**Directive**
Retype the reminiscence about Siray Timbo below word for word, keeping every heading and punctuation mark unchanged.

**Document segment**
= Beginning of Section =
I’VE ALWAYS CHERISHED HIS COMPANIONSHIP
In my twenty-five-year relationship with Siray Timbo, there’s not a time that I’ve not loved his company. The depth of our relationship could also be seen in the fact that for the past several years, The Torchlight has continuously carried a front-page advert of his MJ Motels – and which will continue as long as the two entities exist!!!
SIRAY’S REQUEST: PLEASE WRITE ABOUT OUR ‘TRIPARTITE RELATIONSHIP’
I’m currently writing a book on my meeting with Pope Francis in 2015, and there’s a chapter on President Koroma in which I made mention of Siray. When I sent the script to him, he was full of praise and felt impressed that the boy he identified with some years back could now be on the verge of publishing a book. The only thing he asked me to do was to add a separate chapter on the ‘tripartite relationship’ that connected him, me, and the President. He insisted on that. And I promised him!
SIRAY WAS A MUSLIM, ALSO CHRISTIAN AT HEART – MY PERCEPTION
Siray was a Muslim, and also Christian at heart, from my own perspective. He never denied or countered a single fact of the Christian religion – from the virgin birth to the ascension. This could have been mostly due to the St Francis training. He would even at times sound very critical about some ‘so-called Muslims’ like terrorists (but he was also opposed to the somehow unbridled super-power status of the United States especially when Muammar Ghadaffi was overthrown and killed). Siray hated extremism. I remember one remarkable scenario: he had this intention of expanding his Makeni motel, but the land next-door was owned by a Muslim cleric who, despite all entreaties, never agreed to sell the land no matter the price offered. Timbo’s comment that moved me was that he believed if the old man were a Christian, he wouldn’t have been so obstinate.
= End of Section =
**Provided data**
= Beginning of Section =
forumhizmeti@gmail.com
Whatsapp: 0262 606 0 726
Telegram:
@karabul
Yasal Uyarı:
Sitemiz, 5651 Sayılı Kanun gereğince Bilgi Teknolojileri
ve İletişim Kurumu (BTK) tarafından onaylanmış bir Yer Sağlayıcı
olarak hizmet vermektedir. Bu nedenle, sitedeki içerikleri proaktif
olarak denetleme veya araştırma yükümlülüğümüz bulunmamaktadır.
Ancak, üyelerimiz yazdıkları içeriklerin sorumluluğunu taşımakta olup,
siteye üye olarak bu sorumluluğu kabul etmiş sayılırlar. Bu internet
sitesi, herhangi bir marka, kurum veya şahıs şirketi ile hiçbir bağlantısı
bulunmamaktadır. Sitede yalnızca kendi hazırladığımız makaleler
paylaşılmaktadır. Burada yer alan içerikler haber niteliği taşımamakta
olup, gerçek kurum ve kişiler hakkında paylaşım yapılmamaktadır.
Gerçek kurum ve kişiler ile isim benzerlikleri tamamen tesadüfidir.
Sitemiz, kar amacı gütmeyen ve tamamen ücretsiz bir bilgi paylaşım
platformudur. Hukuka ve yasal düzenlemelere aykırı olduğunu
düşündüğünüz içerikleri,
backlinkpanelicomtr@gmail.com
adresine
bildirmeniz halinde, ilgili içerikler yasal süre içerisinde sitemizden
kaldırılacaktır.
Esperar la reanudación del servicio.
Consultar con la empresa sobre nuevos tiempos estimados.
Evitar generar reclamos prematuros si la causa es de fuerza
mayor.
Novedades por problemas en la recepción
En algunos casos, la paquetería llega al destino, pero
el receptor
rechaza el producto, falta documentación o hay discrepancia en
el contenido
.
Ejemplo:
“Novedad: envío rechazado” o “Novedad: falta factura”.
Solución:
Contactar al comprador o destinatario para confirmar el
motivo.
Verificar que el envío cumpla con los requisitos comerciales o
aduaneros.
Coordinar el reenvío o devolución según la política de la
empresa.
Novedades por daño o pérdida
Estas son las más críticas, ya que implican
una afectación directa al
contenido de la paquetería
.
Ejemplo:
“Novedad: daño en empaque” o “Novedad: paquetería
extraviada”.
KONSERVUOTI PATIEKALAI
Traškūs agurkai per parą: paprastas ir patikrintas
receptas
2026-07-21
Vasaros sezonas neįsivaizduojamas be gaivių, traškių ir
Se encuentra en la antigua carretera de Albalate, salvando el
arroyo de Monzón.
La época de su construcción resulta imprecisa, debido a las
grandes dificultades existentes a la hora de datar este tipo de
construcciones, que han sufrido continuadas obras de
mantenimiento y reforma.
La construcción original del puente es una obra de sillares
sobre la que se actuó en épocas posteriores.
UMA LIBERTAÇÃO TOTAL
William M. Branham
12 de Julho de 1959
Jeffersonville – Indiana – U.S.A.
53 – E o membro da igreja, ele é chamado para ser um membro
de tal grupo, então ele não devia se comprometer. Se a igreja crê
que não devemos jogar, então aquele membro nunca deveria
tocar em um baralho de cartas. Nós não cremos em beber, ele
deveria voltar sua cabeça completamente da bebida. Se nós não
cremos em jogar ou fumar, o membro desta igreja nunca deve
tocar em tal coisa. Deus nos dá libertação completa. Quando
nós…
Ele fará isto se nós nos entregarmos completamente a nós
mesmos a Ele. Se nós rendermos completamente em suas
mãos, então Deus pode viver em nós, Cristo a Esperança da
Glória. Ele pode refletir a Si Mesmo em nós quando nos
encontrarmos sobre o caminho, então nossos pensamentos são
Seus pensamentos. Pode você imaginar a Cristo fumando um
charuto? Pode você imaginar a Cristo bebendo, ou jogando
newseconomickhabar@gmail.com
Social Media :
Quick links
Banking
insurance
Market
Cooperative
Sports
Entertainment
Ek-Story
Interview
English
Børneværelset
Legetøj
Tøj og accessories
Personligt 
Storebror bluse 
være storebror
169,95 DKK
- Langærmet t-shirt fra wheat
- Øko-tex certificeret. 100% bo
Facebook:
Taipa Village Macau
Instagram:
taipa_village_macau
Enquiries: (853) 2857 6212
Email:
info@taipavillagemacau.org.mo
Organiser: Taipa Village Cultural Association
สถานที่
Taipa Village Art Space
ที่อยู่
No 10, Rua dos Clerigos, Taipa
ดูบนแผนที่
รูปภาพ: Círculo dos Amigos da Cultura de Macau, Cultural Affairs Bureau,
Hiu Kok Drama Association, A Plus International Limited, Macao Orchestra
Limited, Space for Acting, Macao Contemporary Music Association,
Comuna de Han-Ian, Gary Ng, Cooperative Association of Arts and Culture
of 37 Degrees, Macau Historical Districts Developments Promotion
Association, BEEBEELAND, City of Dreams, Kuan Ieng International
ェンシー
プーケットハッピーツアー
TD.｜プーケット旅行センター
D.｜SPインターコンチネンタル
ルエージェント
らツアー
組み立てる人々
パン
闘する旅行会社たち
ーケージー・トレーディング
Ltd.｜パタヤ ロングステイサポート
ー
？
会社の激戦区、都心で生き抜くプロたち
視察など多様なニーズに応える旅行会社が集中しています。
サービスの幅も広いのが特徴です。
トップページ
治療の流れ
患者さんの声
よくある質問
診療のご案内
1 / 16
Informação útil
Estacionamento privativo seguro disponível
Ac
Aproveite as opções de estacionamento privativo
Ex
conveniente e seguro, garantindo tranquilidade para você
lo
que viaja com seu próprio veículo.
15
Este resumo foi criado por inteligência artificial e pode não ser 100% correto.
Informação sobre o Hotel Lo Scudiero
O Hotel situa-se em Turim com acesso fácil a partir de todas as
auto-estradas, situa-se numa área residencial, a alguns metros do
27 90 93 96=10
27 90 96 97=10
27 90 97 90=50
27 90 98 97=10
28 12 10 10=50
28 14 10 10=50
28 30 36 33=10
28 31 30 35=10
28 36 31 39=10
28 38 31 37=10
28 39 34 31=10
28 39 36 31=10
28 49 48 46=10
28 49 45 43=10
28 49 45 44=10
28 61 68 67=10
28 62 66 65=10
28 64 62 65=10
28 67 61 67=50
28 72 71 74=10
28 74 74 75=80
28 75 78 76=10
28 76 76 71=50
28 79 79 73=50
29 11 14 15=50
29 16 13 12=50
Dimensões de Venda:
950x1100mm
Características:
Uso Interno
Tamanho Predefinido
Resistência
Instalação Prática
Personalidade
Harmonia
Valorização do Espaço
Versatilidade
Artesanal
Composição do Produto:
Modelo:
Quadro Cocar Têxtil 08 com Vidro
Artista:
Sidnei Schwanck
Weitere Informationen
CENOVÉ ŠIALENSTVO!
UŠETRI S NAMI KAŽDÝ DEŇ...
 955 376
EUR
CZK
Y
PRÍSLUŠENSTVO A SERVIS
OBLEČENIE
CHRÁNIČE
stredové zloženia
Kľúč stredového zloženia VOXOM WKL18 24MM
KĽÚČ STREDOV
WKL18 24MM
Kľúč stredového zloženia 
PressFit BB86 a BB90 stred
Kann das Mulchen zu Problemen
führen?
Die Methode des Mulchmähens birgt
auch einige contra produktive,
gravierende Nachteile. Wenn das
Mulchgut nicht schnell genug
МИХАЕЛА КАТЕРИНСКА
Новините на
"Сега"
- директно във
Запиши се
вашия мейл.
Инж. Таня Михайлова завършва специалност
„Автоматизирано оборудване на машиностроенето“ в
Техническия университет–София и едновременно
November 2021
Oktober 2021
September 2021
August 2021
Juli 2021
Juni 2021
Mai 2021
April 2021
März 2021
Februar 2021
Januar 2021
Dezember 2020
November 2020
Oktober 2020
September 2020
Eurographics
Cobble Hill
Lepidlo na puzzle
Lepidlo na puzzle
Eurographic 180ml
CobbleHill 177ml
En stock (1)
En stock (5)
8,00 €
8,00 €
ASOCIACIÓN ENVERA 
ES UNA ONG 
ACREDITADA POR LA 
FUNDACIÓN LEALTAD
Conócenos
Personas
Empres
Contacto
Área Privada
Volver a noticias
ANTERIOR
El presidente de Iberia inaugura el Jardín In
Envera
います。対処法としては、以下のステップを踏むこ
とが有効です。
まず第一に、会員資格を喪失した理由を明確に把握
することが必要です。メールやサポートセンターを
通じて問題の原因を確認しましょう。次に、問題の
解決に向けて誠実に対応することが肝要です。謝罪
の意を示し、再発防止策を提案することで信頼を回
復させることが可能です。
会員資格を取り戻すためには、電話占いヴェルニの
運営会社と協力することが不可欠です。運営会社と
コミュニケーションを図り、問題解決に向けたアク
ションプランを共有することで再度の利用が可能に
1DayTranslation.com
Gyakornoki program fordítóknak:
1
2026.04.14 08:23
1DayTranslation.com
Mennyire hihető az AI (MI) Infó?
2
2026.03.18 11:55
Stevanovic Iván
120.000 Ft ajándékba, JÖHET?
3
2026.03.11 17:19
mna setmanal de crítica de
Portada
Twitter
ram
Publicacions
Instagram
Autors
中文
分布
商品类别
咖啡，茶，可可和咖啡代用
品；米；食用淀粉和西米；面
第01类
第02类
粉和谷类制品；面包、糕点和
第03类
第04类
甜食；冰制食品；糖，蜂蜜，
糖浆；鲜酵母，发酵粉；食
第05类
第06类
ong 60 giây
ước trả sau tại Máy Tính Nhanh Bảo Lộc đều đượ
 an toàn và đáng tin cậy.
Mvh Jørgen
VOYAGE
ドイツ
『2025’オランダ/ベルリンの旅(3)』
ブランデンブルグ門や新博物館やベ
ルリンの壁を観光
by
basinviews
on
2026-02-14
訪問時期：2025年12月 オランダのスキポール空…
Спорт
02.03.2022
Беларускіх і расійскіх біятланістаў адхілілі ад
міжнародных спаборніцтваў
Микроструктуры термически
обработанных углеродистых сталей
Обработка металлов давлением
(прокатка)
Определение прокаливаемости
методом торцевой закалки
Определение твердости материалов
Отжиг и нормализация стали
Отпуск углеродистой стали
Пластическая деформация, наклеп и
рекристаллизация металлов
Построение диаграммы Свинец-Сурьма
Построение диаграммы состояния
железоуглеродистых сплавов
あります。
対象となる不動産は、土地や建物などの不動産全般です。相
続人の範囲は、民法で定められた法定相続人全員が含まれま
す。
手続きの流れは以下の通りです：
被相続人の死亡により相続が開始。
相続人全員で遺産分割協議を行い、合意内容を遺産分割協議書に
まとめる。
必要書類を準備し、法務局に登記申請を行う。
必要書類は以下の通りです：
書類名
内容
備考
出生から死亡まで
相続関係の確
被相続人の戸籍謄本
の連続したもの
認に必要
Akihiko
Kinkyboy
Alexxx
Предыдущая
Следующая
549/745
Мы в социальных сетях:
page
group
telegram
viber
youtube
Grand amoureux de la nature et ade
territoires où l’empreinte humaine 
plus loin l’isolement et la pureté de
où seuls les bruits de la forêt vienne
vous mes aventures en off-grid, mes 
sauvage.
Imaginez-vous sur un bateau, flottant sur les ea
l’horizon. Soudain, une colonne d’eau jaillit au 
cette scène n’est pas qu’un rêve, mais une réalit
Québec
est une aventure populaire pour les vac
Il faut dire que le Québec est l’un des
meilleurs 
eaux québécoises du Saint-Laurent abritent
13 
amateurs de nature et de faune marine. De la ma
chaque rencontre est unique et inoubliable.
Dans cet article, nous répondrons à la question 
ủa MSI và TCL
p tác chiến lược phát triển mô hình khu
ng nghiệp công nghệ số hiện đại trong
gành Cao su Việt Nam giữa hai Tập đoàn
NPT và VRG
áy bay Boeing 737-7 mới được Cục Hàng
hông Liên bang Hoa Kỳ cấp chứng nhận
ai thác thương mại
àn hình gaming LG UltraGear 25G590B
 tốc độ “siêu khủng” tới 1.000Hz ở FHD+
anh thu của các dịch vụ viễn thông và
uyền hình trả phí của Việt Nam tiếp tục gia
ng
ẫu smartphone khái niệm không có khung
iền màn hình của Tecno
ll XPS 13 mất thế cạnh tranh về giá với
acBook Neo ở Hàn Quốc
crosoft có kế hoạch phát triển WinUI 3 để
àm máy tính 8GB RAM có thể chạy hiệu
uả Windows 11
= End of Section =
**Response below**
I’VE ALWAYS CHERISHED HIS COMPANIONSHIP
In my twenty-five-year relationship with Siray Timbo, there’s not a time that I’ve not loved his company. The depth of our relationship could also be seen in the fact that for the past several years, The Torchlight has continuously carried a front-page advert of his MJ Motels – and which will continue as long as the two entities exist!!!
SIRAY’S REQUEST: PLEASE WRITE ABOUT OUR ‘TRIPARTITE RELATIONSHIP’
I’m currently writing a book on my meeting with Pope Francis in 2015, and there’s a chapter on President Koroma in which I made mention of Siray. When I sent the script to him, he was full of praise and felt impressed that the boy he identified with some years back could now be on the verge of publishing a book. The only thing he asked me to do was to add a separate chapter on the ‘tripartite relationship’ that connected him, me, and the President. He insisted on that. And I promised him!
SIRAY WAS A MUSLIM, ALSO CHRISTIAN AT HEART – MY PERCEPTION
Siray was a Muslim, and also Christian at heart, from my own perspective. He never denied or countered a single fact of the Christian religion – from the virgin birth to the ascension. This could have been mostly due to the St Francis training. He would even at times sound very critical about some ‘so-called Muslims’ like terrorists (but he was also opposed to the somehow unbridled super-power status of the United States especially when Muammar Ghadaffi was overthrown and killed). Siray hated extremism. I remember one remarkable scenario: he had this intention of expanding his Makeni motel, but the land next-door was owned by a Muslim cleric who, despite all entreaties, never agreed to sell the land no matter the price offered. Timbo’s comment that moved me was that he believed if the old man were a Christian, he wouldn’t have been so obstinate.